WORK ORDER 1: In the article about Infected Mushroom, what was the name of the psychtrance band Eisen co-founded before he was 18?
WORK ORDER 2: Repeat the Infected Mushroom article word for word, from "If the foundation" down to "among its fans.".

TEXT SHOWN: Begin

If the foundation of a long music career is the ability to evolve, Infected Mushroom is a band that’s built to last.
Erez “I.Zen” Eisen and Amit “Duvdev” Duvdevani have transformed it from two guys playing instrumental psychedelic trance into a full-blown electro-metal juggernaut that consistently sells out shows and can count Perry Farrell and Korn’s Jonathan Davis among its fans.
The Israeli-born duo began studying piano while in grade school, with Eisen gravitating toward electronic music in his teens and Duvdevani turning toward metal and punk.
Before he was 18, Eisen co-founded a successful psychtrance band called Shidapu, but Duvdevani’s conversion to electronic music didn’t come until 1991 when he “went to a trance party and got addicted.” In 1996, he returned home after traveling in India for a few years and met Eisen.
Although both had lots of experience, things didn’t go so smoothly.
“We said, ‘Let’s try to make a track together’ and we did,” Eisen told Pollstar. “We thought it was a great track, but it was horrible. But we had good chemistry and had a lot of laughs in the studio.”
Eventually they worked out the kinks, becoming one of the biggest names in the Israeli music business and making a name for themselves on dance floors around the world.
In 2004 they decided they were “stuck in Israel” and emigrated to the U.S to take advantage of the broad range of opportunities. It soon became clear their country of residence wasn’t the only change they needed to make.

TEXT SHOWN: End
DATA EXTRACTS: Begin

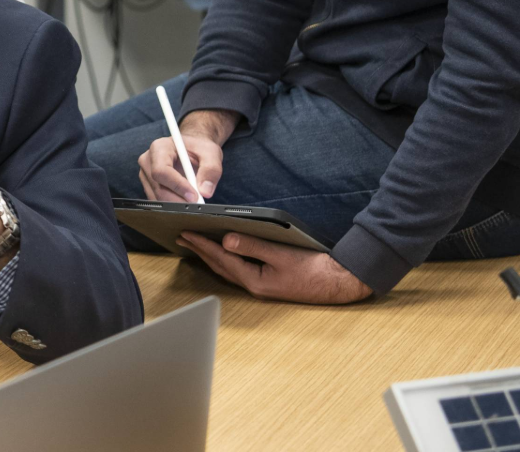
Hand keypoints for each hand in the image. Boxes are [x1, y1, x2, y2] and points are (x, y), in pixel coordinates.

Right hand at [137, 108, 234, 202]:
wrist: (192, 150)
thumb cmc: (199, 148)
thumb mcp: (210, 153)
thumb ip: (210, 170)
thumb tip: (205, 192)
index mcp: (159, 148)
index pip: (162, 171)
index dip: (177, 186)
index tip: (194, 196)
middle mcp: (148, 162)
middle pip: (159, 188)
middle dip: (179, 200)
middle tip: (198, 205)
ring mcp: (146, 175)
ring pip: (158, 198)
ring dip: (177, 205)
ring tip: (194, 203)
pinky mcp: (149, 187)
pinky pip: (159, 201)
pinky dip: (173, 206)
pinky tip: (186, 202)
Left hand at [175, 231, 372, 303]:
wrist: (337, 283)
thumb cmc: (313, 269)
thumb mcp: (281, 254)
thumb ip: (253, 246)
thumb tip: (226, 239)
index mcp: (254, 280)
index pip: (221, 258)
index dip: (201, 245)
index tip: (186, 233)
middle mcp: (253, 286)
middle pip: (219, 265)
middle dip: (199, 250)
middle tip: (182, 237)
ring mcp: (259, 286)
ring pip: (227, 269)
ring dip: (209, 256)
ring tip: (195, 245)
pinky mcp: (266, 283)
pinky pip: (237, 270)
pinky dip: (225, 260)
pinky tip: (222, 254)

DATA EXTRACTS: End

FINAL ANSWER 1: Shidapu

FINAL ANSWER 2:
If the foundation of a long music career is the ability to evolve, Infected Mushroom is a band that’s built to last.
Erez “I.Zen” Eisen and Amit “Duvdev” Duvdevani have transformed it from two guys playing instrumental psychedelic trance into a full-blown electro-metal juggernaut that consistently sells out shows and can count Perry Farrell and Korn’s Jonathan Davis among its fans.